Mother’s Day is a chance to stop and say thank you to the women that brought us into the world and raised us into who we are today. How has being a mother changed your perspective on that?

“Becoming a mother yourself is a very humbling experience. As children all you know is how to depend on your mother for it all. Never do you realize what it is like to be the one depended upon. It’s hard work. I commend my mother and nana for all they have done for me. I have never been ungrateful, but now as a parent I have so much more appreciation for their hard work and efforts to give me a beautiful life. And that’s also what I strive to do for Lauren. So yes, for me, Mother’s Day is every day.”



What are the challenges of being a stay-at-home parent that people don’t realize?

“Being a stay-at-home mother does have some challenges. There is no break – you’re trying to run a household 24/7 and I think it’ s a little bit harder than going to work sometimes. You try to do laundry, clean the house and cook dinner – all the while meeting the demands of a four-year-old. It can be overwhelming.”



Does getting to spend that time with your daughter – and ultimately share that with your husband, Chris – help you appreciate the time? Or is it like she is literally growing up before your eyes?

“Staying at home does have its major rewards. I love being able to be home before my husband gets home from work – having the dinner done and the house cleaned as our baby girl is running around the house singing and dancing to her favorite song. It’s bitter sweet. It all goes by way too fast. I don’t want to miss any of it.”

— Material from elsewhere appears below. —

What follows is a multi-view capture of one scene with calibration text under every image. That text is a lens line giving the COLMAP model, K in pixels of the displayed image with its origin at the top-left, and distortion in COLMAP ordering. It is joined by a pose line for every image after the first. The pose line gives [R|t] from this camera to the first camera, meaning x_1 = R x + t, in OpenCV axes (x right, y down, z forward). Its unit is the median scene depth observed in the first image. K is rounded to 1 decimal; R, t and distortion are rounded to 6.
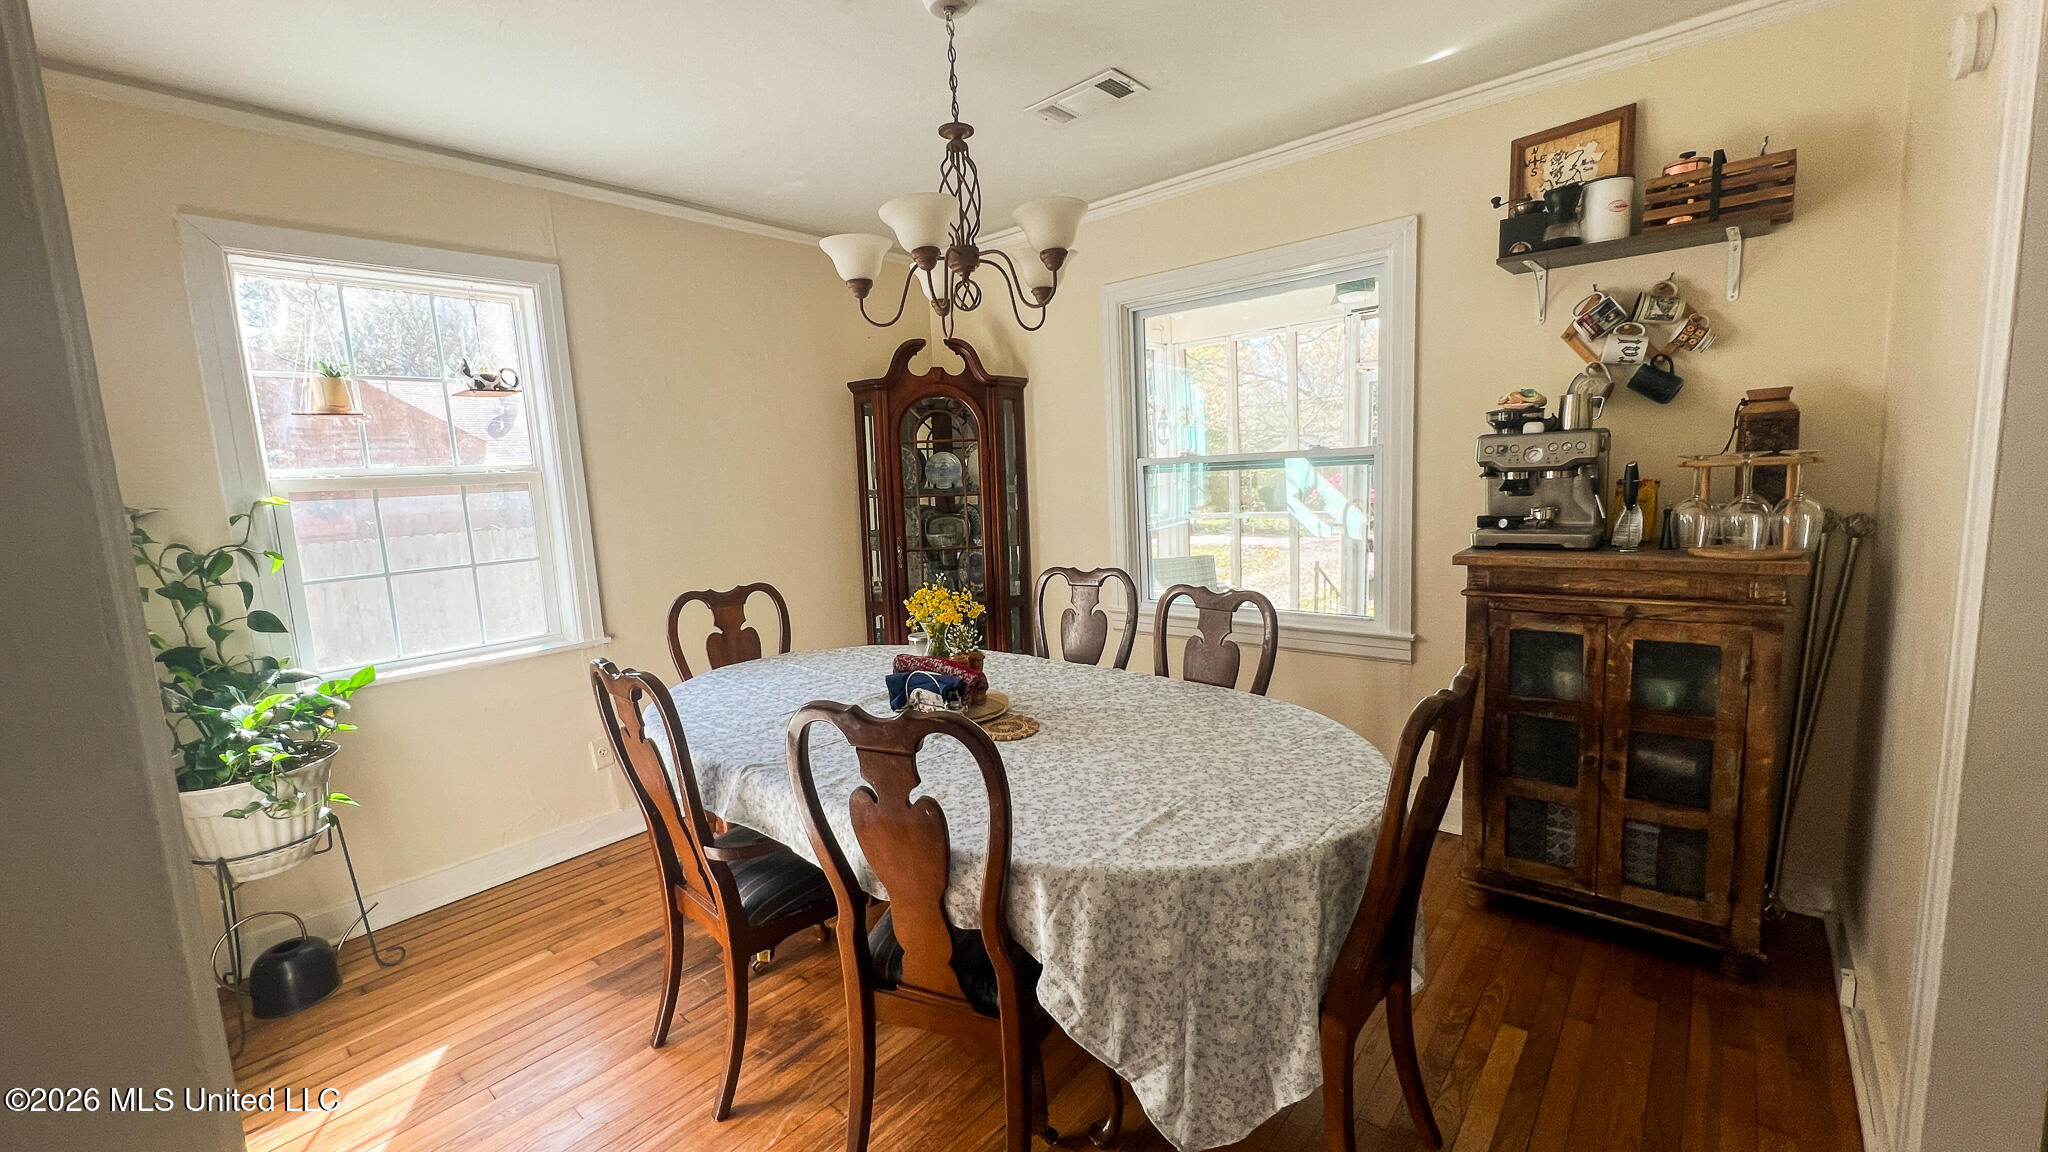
lens RADIAL K [[814.6, 0, 1025.7], [0, 814.6, 576.5], [0, 0, 1]] dist [-0.002284, 0.000482]
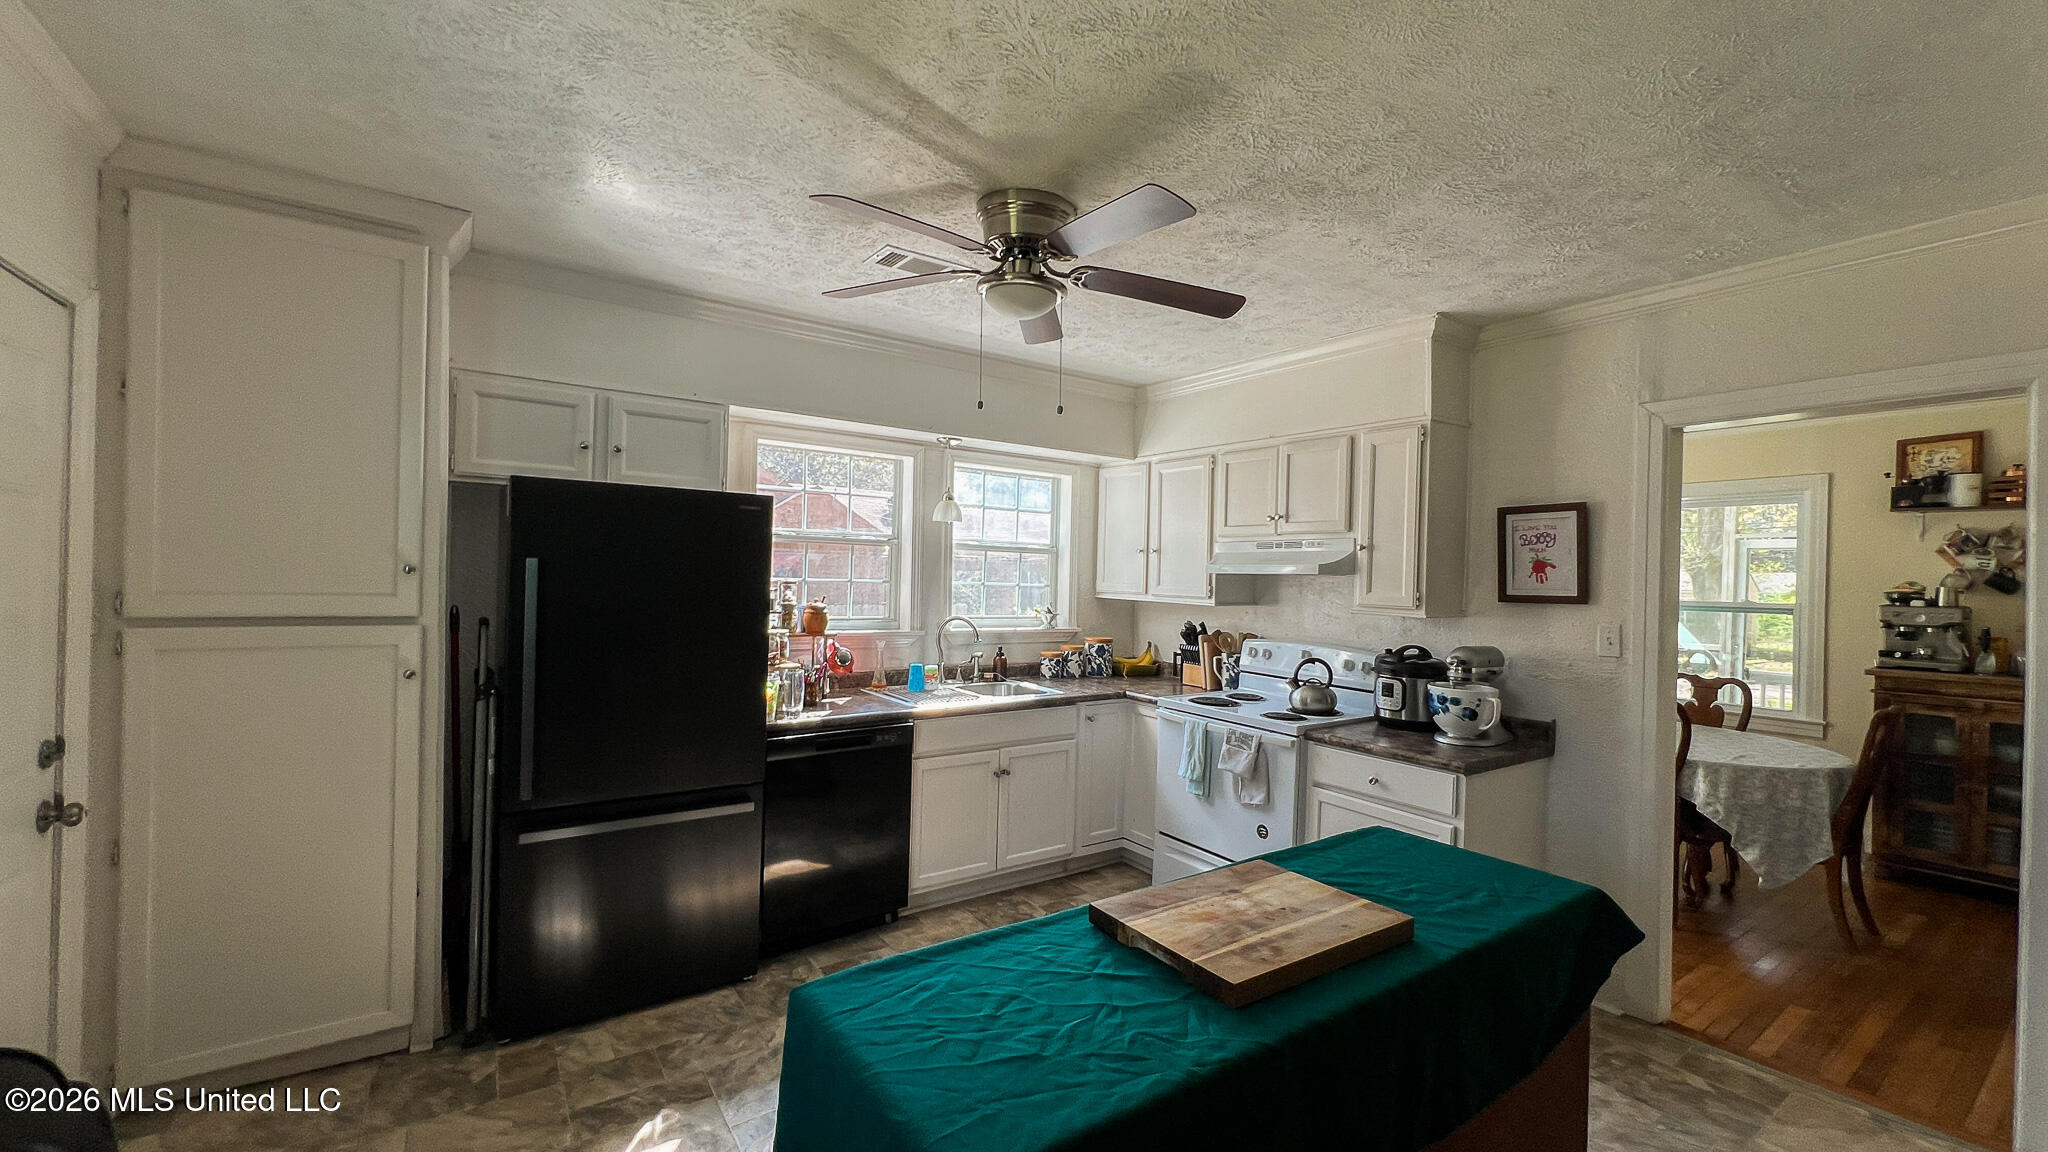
lens RADIAL K [[814.6, 0, 1025.7], [0, 814.6, 576.5], [0, 0, 1]] dist [-0.002284, 0.000482]
pose [[0.964962, 0.067174, -0.253647, -0.827556], [-0.098408, 0.988764, -0.112522, 0.154970], [0.243238, 0.133541, 0.960730, -1.214986]]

What is life going to be like for you when your daughter starts Kindergarten next year?

“It makes me sad and proud. She has been in preschool for the past few years, so that I’m thankful for. School is already routine for her and she loves it. I’m excited for her to start this new chapter in her young life.”



How great is it for you to be able to share the things that you love with your daughter?

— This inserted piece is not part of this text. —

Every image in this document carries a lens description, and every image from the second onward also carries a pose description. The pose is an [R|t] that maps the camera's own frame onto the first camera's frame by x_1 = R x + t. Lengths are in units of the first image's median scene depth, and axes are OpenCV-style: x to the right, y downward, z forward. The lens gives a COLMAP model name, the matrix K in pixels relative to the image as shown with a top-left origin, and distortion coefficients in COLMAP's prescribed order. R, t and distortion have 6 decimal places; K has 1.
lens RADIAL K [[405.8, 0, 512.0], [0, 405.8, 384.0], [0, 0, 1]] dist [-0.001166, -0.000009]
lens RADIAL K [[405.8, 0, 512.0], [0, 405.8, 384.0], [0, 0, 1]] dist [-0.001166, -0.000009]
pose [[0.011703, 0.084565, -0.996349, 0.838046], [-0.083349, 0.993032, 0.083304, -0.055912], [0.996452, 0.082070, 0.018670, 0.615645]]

“It’s exciting seeing her show an interest in the things I love. For instance, she is such a girly-girl, which I was not. Well, I became a make-up artist and she loves makeup. Sometimes I take her with me to the salon with me to do makeup and she loves it. She will try to put makeup on anything or anyone. Not to mention she shares my love for the Giants. She sits and watches games with me and yell at the TV. It’s awesome.”